— Dokumenttext —
━━━━━━━━━━━━━━━━━━━━

Mal kurz überlegen: Wenn Schröder eine vorgezogene Bundestagswahl mit dem Argument der "mangelnden Handlungsfähigkeit" erreichen will, kann er damit doch eigentlich nur meinen: Nach der NRW-Wahl ist der konservative Blog Block im Bundesrat noch größer geworden. Dagegen können wir nicht anregieren.
Die Mehrheit im Bundestag hat ja bekanntlich Rot/Grün. Den Bundestag kann er also nicht meinen. Oder?
Nach dieser Logik müsste eine "handlungsfähige" Regierung also eine sein, die in der Lage ist, ihre Gesetze durch die schwarze Mehrheit im Bundesrat zu pauken. Oder?

━━━━━━━━━━━━━━━━━━━━

— Datenauszüge —
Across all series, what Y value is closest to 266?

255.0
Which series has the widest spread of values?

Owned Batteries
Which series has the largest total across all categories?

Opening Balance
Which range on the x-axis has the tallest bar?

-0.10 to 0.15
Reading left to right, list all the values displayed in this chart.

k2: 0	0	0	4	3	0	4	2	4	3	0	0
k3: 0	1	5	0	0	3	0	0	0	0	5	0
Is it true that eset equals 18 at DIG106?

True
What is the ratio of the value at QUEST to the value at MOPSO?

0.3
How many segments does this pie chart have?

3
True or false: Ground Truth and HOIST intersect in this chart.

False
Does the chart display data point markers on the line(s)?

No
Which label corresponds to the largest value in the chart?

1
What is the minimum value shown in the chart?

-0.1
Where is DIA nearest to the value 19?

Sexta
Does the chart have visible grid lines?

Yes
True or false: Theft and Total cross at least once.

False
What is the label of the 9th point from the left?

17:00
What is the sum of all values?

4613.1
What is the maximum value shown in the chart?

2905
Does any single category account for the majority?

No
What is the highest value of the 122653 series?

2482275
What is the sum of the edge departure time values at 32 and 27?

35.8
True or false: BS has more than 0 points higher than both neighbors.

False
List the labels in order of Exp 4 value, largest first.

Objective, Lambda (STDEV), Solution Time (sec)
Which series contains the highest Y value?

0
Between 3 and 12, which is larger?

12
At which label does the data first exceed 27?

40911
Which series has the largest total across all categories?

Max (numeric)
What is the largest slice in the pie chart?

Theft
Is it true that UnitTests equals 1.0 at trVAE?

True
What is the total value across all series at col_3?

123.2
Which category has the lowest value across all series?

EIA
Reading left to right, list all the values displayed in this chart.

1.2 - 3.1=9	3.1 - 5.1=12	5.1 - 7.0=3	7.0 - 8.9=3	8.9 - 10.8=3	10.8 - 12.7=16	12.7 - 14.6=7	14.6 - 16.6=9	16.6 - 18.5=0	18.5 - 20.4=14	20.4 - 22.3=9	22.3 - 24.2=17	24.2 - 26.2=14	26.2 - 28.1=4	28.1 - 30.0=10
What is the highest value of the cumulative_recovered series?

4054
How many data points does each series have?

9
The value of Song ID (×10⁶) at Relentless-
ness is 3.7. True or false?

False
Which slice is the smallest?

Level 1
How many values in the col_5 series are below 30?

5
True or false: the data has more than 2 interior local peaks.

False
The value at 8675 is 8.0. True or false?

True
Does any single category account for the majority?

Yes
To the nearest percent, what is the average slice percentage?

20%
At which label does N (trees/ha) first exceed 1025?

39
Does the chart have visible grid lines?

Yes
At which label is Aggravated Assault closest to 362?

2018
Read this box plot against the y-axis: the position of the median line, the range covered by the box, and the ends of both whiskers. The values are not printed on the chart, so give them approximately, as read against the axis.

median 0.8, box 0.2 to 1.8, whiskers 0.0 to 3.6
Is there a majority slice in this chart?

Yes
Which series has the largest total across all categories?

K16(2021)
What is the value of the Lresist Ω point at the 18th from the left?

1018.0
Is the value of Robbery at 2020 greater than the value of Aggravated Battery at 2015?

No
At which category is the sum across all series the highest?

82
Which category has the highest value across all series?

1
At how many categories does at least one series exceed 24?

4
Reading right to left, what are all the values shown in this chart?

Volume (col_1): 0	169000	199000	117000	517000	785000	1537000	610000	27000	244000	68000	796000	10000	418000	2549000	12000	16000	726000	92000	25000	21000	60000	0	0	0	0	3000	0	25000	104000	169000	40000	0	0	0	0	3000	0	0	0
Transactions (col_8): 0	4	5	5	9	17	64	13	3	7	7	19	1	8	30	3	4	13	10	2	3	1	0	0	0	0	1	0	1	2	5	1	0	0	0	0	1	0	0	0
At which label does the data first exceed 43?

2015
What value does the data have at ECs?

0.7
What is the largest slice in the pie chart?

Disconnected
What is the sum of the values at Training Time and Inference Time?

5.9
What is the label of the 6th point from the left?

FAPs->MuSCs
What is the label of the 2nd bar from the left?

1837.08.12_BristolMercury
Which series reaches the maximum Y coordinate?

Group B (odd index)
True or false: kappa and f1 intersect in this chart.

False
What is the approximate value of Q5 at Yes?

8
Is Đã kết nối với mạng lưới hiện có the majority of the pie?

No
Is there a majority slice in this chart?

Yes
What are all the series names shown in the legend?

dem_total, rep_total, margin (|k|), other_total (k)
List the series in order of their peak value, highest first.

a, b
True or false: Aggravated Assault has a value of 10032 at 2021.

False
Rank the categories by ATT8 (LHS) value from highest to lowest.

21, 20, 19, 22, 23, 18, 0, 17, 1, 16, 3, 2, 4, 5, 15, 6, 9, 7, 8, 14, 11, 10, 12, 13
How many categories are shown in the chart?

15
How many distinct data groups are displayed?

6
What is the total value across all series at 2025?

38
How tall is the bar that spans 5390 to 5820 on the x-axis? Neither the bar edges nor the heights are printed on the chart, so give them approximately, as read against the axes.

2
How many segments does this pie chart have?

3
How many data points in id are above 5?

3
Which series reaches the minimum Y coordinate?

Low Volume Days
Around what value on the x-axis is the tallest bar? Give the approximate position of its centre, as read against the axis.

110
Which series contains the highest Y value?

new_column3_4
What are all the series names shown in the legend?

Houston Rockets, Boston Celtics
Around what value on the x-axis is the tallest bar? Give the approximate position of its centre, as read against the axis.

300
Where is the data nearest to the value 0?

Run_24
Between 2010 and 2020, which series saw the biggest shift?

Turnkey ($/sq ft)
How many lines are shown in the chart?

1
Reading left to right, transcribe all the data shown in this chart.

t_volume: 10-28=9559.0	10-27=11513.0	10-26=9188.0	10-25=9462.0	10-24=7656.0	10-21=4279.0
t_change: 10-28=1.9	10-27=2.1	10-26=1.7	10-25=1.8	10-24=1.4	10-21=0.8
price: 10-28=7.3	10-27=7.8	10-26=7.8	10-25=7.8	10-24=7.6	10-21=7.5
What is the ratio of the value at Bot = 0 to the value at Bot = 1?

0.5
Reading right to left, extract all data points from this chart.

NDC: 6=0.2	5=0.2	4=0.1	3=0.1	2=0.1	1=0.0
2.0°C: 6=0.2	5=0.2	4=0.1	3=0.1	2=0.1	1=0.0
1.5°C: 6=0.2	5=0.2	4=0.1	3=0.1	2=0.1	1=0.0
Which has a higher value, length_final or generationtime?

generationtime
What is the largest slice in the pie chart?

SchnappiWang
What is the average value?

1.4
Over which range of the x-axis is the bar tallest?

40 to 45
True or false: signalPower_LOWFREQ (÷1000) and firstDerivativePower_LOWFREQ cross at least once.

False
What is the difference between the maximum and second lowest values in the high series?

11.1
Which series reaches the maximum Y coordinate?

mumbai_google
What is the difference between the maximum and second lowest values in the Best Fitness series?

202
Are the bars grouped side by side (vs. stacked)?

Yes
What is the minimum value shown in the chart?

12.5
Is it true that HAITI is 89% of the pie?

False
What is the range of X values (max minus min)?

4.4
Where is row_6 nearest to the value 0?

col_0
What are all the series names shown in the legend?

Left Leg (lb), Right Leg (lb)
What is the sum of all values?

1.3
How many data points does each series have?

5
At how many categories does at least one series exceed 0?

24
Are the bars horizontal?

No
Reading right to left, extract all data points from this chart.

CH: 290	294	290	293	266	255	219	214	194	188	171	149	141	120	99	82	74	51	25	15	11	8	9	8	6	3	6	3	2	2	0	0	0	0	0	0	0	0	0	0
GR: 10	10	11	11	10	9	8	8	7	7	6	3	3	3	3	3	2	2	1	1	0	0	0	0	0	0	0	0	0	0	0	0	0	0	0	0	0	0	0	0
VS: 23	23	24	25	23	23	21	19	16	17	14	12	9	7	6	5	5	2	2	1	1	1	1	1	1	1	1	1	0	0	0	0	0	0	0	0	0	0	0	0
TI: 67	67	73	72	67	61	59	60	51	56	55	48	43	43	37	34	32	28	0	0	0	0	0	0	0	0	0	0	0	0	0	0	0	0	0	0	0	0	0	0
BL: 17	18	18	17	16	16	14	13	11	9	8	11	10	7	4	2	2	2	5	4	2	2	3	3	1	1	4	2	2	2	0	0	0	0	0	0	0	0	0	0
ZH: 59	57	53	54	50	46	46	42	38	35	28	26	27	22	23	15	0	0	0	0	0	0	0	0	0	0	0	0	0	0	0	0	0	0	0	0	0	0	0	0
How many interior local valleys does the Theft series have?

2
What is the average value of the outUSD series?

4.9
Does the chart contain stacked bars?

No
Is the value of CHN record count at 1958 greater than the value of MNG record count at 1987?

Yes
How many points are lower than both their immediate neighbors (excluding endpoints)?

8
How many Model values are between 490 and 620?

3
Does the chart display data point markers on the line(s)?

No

━━━━━━━━━━━━━━━━━━━━

— Zu beantwortende Fragen —
**1.** Geben Sie den Absatz aus dem Text zur vorgezogenen Bundestagswahl, der mit „Mal kurz überlegen“ beginnt, in kürzerer Form wieder und behalten Sie dabei seine wesentlichen Aussagen bei.
**2.** Beantworten Sie anhand des Textes zur vorgezogenen Bundestagswahl die folgenden Fragen:
(a) Nach welcher Wahl ist das konservative Lager im Bundesrat laut Text noch größer geworden?
(b) Wer hat laut Text die Mehrheit im Bundestag?
(c) Welche Mehrheit im Bundesrat wird im letzten Absatz genannt?
**3.** Greifen Sie den Text zur vorgezogenen Bundestagswahl nach seinem letzten Satz auf und setzen Sie ihn fort.
Die Einträge sind eigenständiges Material und gehören nicht zum Text zur vorgezogenen Bundestagswahl.

— Antworten je Aufgabe —
**1.** Begründet Schröder eine vorgezogene Bundestagswahl mit „mangelnder Handlungsfähigkeit“, kann er nur meinen, dass das konservative Lager im Bundesrat nach der NRW-Wahl noch größer geworden ist und man dagegen nicht anregieren kann.

**2.**
(a) Nach der NRW-Wahl.
(b) Rot/Grün.
(c) Die schwarze Mehrheit.

**3.**
Sollte es zu einer vorgezogenen Wahl kommen, wird nun aber dummerweise nicht der Bundesrat gewählt, sondern der Bundestag. Wenn es also darum geht, eine Regierung in Berlin zu haben, die hochtwahrscheinlich nicht durch den Bundesrat ausgebremst wird, kann diese doch nur schwarz sein. Oder?
Habe ich da eine Lücke in der Logikkette oder fordert Schröder mit seiner Argumentation die Wähler dazu auf, für CDU/CSU zu stimmen?
Man kläre mich auf.

Du kommst ja reichlich früh auf den Gedanken..
Schröder will, dass durch die Wahl die nächste Revolution etwas früher kommt.